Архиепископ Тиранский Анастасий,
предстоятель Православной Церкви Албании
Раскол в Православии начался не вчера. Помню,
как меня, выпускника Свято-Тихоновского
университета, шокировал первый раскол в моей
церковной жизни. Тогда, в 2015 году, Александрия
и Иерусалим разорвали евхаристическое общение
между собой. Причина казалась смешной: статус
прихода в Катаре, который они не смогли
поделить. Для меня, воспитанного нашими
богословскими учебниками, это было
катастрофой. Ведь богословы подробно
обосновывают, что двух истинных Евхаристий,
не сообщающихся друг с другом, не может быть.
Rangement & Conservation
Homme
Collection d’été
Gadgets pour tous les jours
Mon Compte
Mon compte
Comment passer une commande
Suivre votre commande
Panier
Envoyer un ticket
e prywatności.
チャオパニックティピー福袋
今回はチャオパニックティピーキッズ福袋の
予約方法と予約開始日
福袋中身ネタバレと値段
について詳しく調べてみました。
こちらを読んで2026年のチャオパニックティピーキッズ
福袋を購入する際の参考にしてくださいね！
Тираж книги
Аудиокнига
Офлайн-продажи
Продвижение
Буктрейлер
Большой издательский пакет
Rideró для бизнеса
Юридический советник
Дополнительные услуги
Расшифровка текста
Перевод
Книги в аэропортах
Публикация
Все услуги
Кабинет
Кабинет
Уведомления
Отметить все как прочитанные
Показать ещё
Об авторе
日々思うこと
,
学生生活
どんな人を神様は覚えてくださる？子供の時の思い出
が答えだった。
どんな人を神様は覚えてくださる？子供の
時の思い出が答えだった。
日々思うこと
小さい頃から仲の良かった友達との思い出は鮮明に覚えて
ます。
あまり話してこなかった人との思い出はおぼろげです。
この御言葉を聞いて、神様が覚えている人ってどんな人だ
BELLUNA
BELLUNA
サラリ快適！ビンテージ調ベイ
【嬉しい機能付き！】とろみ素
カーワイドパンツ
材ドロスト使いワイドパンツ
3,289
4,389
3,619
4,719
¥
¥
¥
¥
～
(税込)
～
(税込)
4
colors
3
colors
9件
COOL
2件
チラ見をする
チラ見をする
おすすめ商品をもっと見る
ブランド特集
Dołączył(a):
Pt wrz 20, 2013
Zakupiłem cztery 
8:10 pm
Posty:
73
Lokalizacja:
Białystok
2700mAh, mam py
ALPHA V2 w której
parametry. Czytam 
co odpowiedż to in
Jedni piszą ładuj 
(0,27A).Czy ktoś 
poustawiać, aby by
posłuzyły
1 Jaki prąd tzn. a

########################################

Job:
Your task is to copy each line of the material that contains the word "commande".

Task output:
Comment passer une commande
Suivre votre commande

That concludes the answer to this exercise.